AI Detection in SchoolsEssay

It's Not About the Technology

Why AI in education is really about trust.

Every conversation about AI in education eventually becomes a conversation about trust. The technology is just the stage. The drama playing out is much older.


I've been teaching long enough to remember when the big concern was Wikipedia. Then it was SparkNotes. Then phones in class. Now it's ChatGPT. The technology changes. The underlying question doesn't:

Do we trust our students?

And just as importantly:

Do our students trust us?

The Trust Deficit

When administrators mandate AI detection software, they're making a statement about trust — specifically, that they don't trust students to do their own work, and they don't trust teachers to identify problems without algorithmic assistance.

When students use AI to complete assignments, they're also making a statement about trust — that they don't trust the assignment to be worth their time, or they don't trust that teachers will understand their circumstances, or they don't trust themselves to succeed without help.

When teachers feel they need surveillance tools, it's often because something has broken down in the relationship with students that used to make cheating obvious.

AI didn't create these trust gaps.

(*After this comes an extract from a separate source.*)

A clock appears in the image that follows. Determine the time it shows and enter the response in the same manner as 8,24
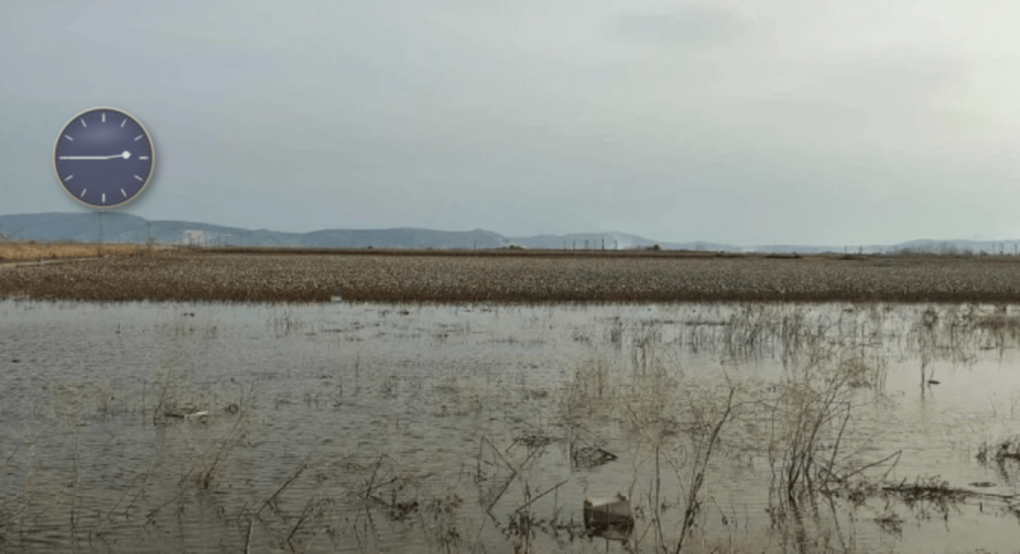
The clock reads 2,45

It just made them impossible to ignore.

What We've Lost

We've Lost Knowing Our Students

Class sizes have grown. Teacher loads have increased. The time we once had to read student work carefully, to conference individually, to know each writer's voice — that time has been squeezed out. Detection tools promise to replace what relationship used to provide.

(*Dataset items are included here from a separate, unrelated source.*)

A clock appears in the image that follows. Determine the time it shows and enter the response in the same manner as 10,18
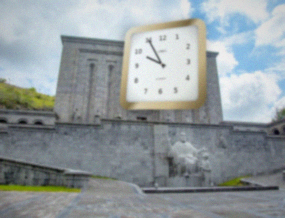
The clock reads 9,55
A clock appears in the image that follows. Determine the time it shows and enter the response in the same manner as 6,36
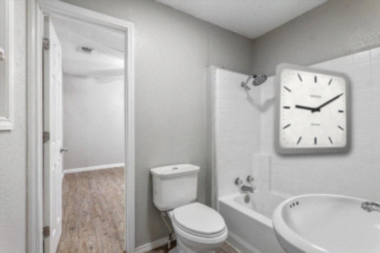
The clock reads 9,10
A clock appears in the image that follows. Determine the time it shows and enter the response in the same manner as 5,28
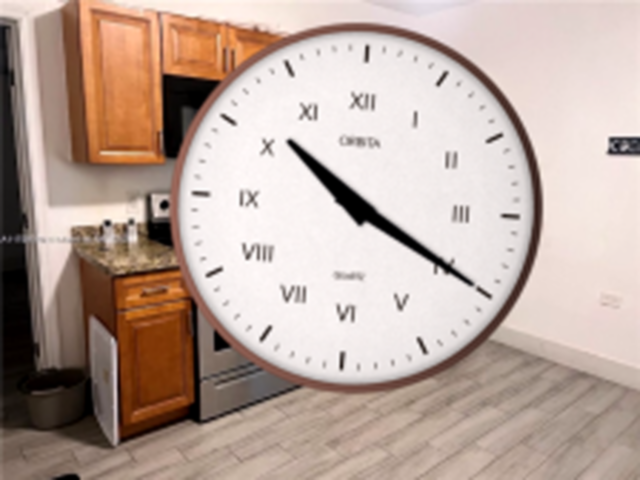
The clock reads 10,20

Students Have Lost Connection to Purpose

When assignments feel like compliance exercises — points to accumulate, boxes to check — students lose the sense that the work matters. Integrity requires believing that authentic engagement is worthwhile.

We've Lost Benefit of the Doubt

The default stance has shifted from assuming good faith to assuming potential cheating. This affects how students experience school — surveilled rather than supported.

What Detection Can't Do

Here's what no AI detection tool can tell you:

  • Whether your student is struggling with depression and couldn't face another blank page
  • Whether the assignment felt meaningless and AI seemed like reasonable triage
  • Whether the student has a learning disability that makes writing excruciating
  • Whether they're working 30 hours a week to help support their family
  • Whether they've lost faith that school leads anywhere

Detection tells you that something might be AI-generated. It doesn't tell you why, or what the student actually needs.

Rebuilding Trust

If the AI debate is really about trust, then the solution isn't better technology. It's rebuilding the conditions where trust can grow.

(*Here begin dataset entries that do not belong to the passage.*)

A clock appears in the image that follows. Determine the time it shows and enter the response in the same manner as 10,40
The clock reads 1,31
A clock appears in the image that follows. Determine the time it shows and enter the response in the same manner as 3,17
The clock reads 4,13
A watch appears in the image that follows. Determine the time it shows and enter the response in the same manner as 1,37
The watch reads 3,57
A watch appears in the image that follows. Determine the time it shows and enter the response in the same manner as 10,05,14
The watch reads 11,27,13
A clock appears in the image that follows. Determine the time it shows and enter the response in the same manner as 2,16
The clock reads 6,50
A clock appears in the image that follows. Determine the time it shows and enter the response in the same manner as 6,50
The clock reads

What Trust-Building Looks Like

  • Smaller class sizes so teachers can actually know their students and their writing
  • Meaningful assignments where students understand why the work matters
  • Process over product — valuing the journey of learning, not just final submissions
  • Conversations before accusations — when something seems off, asking questions first
  • Acknowledging student pressures — recognizing the unrealistic demands we place on young people
  • Grace alongside standards — maintaining expectations while leaving room for human imperfection

The Choice We Face

We can respond to AI with more surveillance, more detection, more adversarial dynamics. That path leads somewhere — but probably not somewhere good.

Or we can use this moment to ask harder questions: Why do students feel compelled to shortcut? What would make authentic engagement worthwhile? How do we rebuild relationships that make integrity feel natural?

The technology will keep changing. Trust is the constant. If we get that right, the tools matter less.